Eurozone: Manufacturing PMI (Feb. F.): 50.8 as expected (prior: 49.5)

  • This final release confirms the manufacturing recovery in the eurozone, with the PMI reaching its highest level since June 2022.
  • New orders rose to 51 from 49.2 in January.
  • The headline index rose to 50 in Spain and just above this threshold in Germany (50.9), France (50.1) and Italy (50.6).

 

Germany: Retail sales (Jan.): -0.9% m/m vs 0.0% expected (prior: 1.2% revised from 0.1%)

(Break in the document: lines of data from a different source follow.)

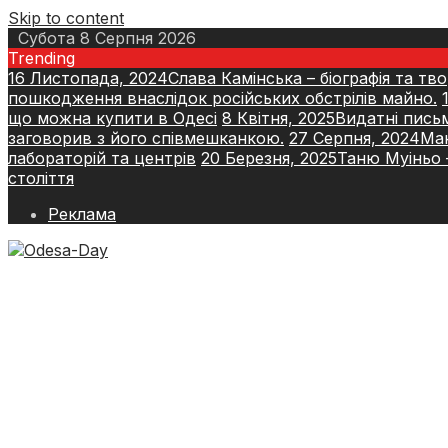
Skip to content
Субота 8 Серпня 2026
Trending
16 Листопада, 2024
Слава Камінська – біографія та тв
пошкодження внаслідок російських обстрілів майно.
що можна купити в Одесі
8 Квітня, 2025
Видатні пись
заговорив з його співмешканкою.
27 Серпня, 2024
Ман
лабораторій та центрів
20 Березня, 2025
Таню Муіньо –
століття
Реклама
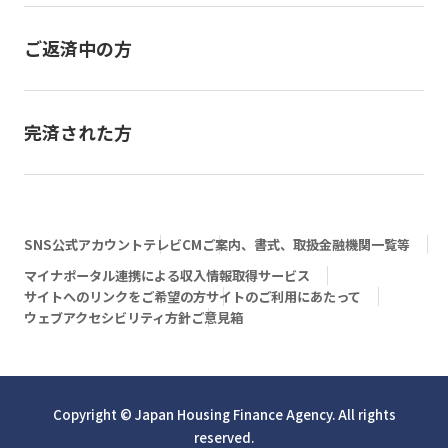
ご返済中の方
完済された方
SNS公式アカウント
テレビCM
ご案内、書式、取扱金融機関一覧等
マイナポータル連携による収入情報取得サービス
サイトへのリンクをご希望の方
サイトのご利用にあたって
ウェブアクセシビリティ方針
ご意見箱
Copyright © Japan Housing Finance Agency. All rights
reserved.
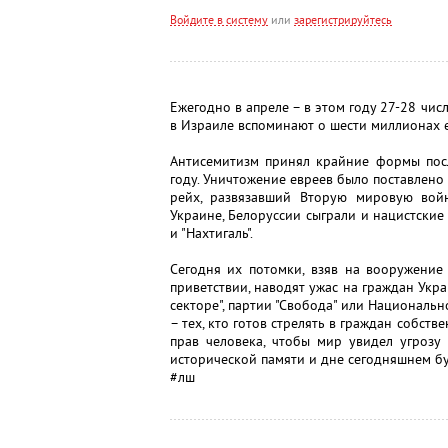
Войдите в систему
или
зарегистрируйтесь
Ежегодно в апреле – в этом году 27-28 чис
в Израиле вспоминают о шести миллионах е
Антисемитизм принял крайние формы посл
году. Уничтожение евреев было поставлено 
рейх, развязавший Вторую мировую вой
Украине, Белоруссии сыграли и нацистски
и "Нахтигаль".
Сегодня их потомки, взяв на вооружение
приветствии, наводят ужас на граждан Укра
секторе", партии "Свобода" или Националь
– тех, кто готов стрелять в граждан собст
прав человека, чтобы мир увидел угроз
исторической памяти и дне сегодняшнем бу
#лш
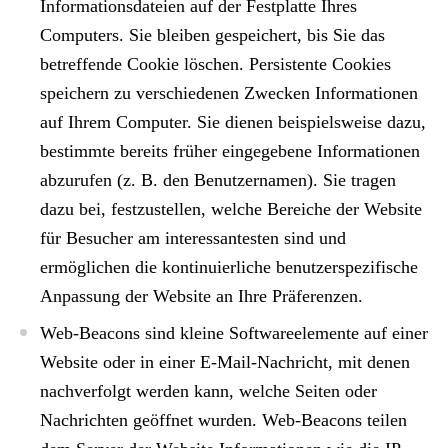
Informationsdateien auf der Festplatte Ihres
Computers. Sie bleiben gespeichert, bis Sie das
betreffende Cookie löschen. Persistente Cookies
speichern zu verschiedenen Zwecken Informationen
auf Ihrem Computer. Sie dienen beispielsweise dazu,
bestimmte bereits früher eingegebene Informationen
abzurufen (z. B. den Benutzernamen). Sie tragen
dazu bei, festzustellen, welche Bereiche der Website
für Besucher am interessantesten sind und
ermöglichen die kontinuierliche benutzerspezifische
Anpassung der Website an Ihre Präferenzen.
Web-Beacons
sind kleine Softwareelemente auf einer
Website oder in einer E-Mail-Nachricht, mit denen
nachverfolgt werden kann, welche Seiten oder
Nachrichten geöffnet wurden. Web-Beacons teilen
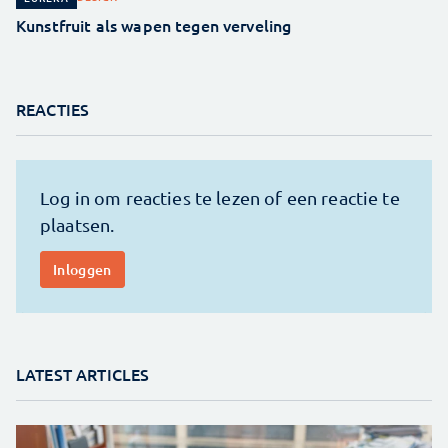
Kunstfruit als wapen tegen verveling
REACTIES
LATEST ARTICLES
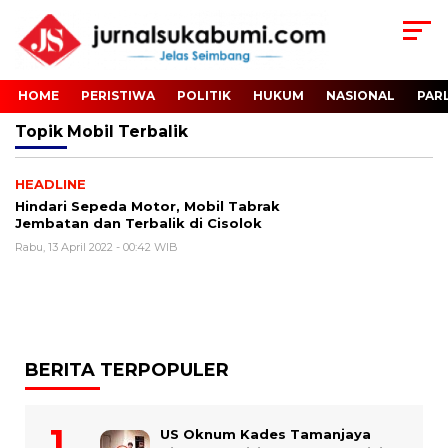
HOME
PERISTIWA
POLITIK
HUKUM
NASIONAL
PAR
Topik
Mobil Terbalik
HEADLINE
Hindari Sepeda Motor, Mobil Tabrak
Jembatan dan Terbalik di Cisolok
Rabu, 13 April 2022 - 00:42 WIB
BERITA TERPOPULER
US Oknum Kades Tamanjaya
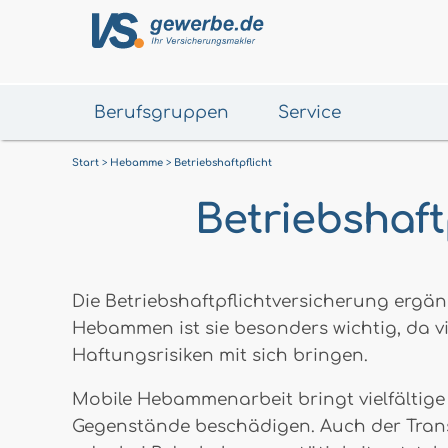
Berufsgruppen
Service
Start
Hebamme
Betriebshaftpflicht
Betriebshaf
Die Betriebshaftpflichtversicherung ergän
Hebammen ist sie besonders wichtig, da vi
Haftungsrisiken mit sich bringen.
Mobile Hebammenarbeit bringt vielfältige
Gegenstände beschädigen. Auch der Trans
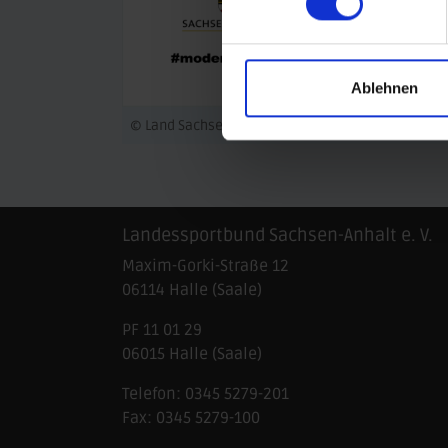
Ablehnen
© Land Sachsen-Anhalt
© LOTTO Sachse
Landessportbund Sachsen-Anhalt e. V.
Maxim-Gorki-Straße 12
06114
Halle (Saale)
PF 11 01 29
06015 Halle (Saale)
Telefon:
0345 5279-201
Fax:
0345 5279-100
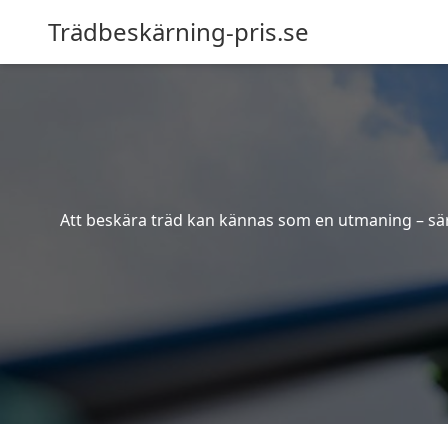
Trädbeskärning-pris.se
Att beskära träd kan kännas som en utmaning – särsk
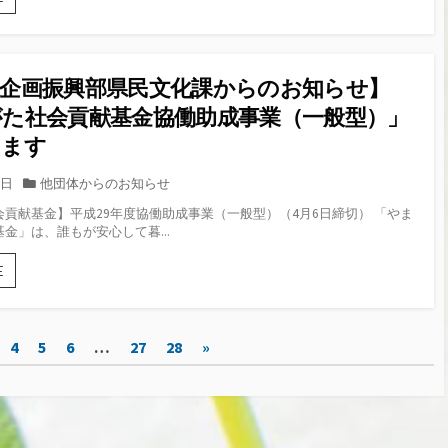
度
の
ボ
組
ラ
織
ン
基
テ
県企画振興部県民文化課からのお知らせ】
盤
ィ
強
がた社会貢献基金協働助成事業（一般型）」
ア
化
関
します
の
係
た
者
カ
8日
他団体からのお知らせ
め
研
テ
の
修
貢献基金】平成29年度協働助成事業（一般型）（4月6日締切） 「やま
ゴ
ワ
会
金」は、誰もが安心して暮...
ー
リ
開
ク
ー
催
【山
E
シ
の
形
ョ
お
県
ッ
知
企
プ
ら
画
4
5
6
…
27
28
»
in
せ
振
山
興
形
部
県
民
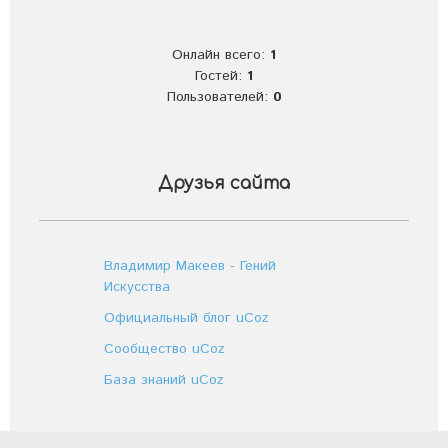
Онлайн всего:
1
Гостей:
1
Пользователей:
0
Друзья сайта
Владимир Макеев - Гений
Искусства
Официальный блог uCoz
Сообщество uCoz
База знаний uCoz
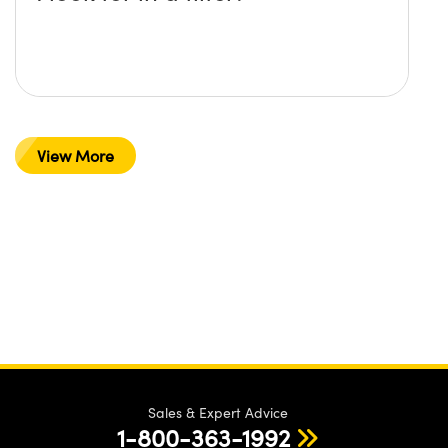
View More
Sales & Expert Advice
1-800-363-1992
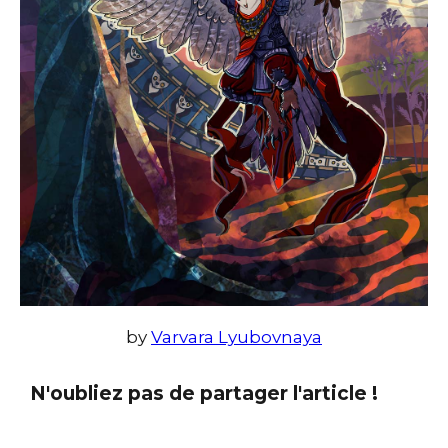
by
Varvara Lyubovnaya
N'oubliez pas de partager l'article !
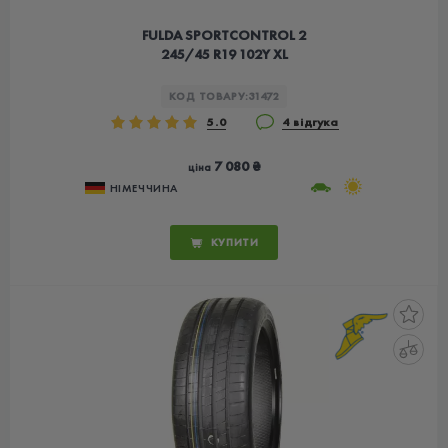
FULDA SPORTCONTROL 2
245/45 R19 102Y XL
КОД ТОВАРУ:
31472
5.0
4 відгука
7 080 ₴
ціна
НІМЕЧЧИНА
КУПИТИ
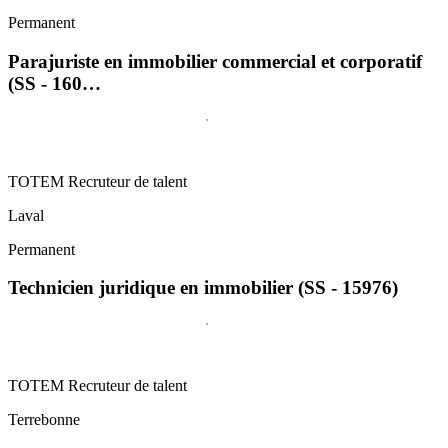
Permanent
Parajuriste en immobilier commercial et corporatif
(SS - 160…
TOTEM Recruteur de talent
Laval
Permanent
Technicien juridique en immobilier (SS - 15976)
TOTEM Recruteur de talent
Terrebonne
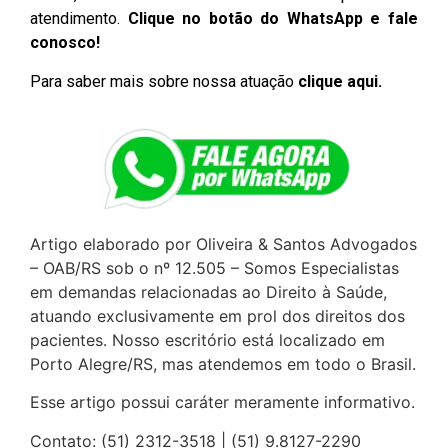
atendimento.
Clique no botão do WhatsApp e fale
conosco!
Para saber mais sobre nossa atuação
clique aqui.
Artigo elaborado por Oliveira & Santos Advogados
– OAB/RS sob o nº 12.505 – Somos Especialistas
em demandas relacionadas ao Direito à Saúde,
atuando exclusivamente em prol dos direitos dos
pacientes. Nosso escritório está localizado em
Porto Alegre/RS, mas atendemos em todo o Brasil.
Esse artigo possui caráter meramente informativo.
Contato: (51) 2312-3518 | (51) 9.8127-2290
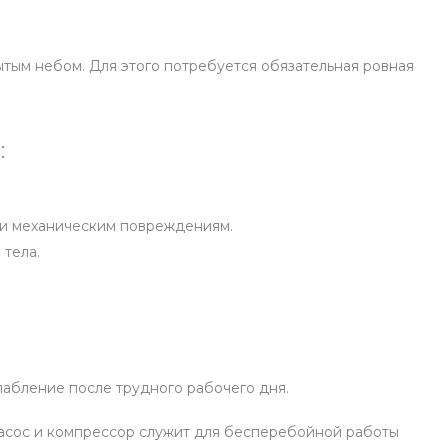
тым небом. Для этого потребуется обязательная ровная
:
м и механическим повреждениям.
 тела.
лабление после трудного рабочего дня.
насос и компрессор служит для бесперебойной работы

  • Retail sales unexpectedly declined in January, but December's figures were revised significantly higher.
  • Annual growth slowed to 1.2% in January, from 2.5% y/y in December.

 

UK: Manufacturing PMI (Feb. F.): 51.7 vs 52.0 expected (prior: 51.8)

  • Revised slightly downward from the flash estimate, but it is still very close to the highest level since mid-2024.

 

Switzerland: Manufacturing PMI (Feb.): 47.4 vs 49.8 expected (prior: 48.8)

  • Unexpected (slight) decline, but the manufacturing PMI remains in the relatively tight range seen since mid-2024.

 

Turkey: GDP (Q4 25): 0.4% q/q vs 1.1% expected (prior: 1.0%)

  • GDP y/y: 3.4% vs 3.8% expected (prior: 3.8% revised from 3.7%)
  • Full-year 2025 growth reached 3.6% after 3.5% in 2024.
  • Household spending remained the main driver of growth last year despite high inflation.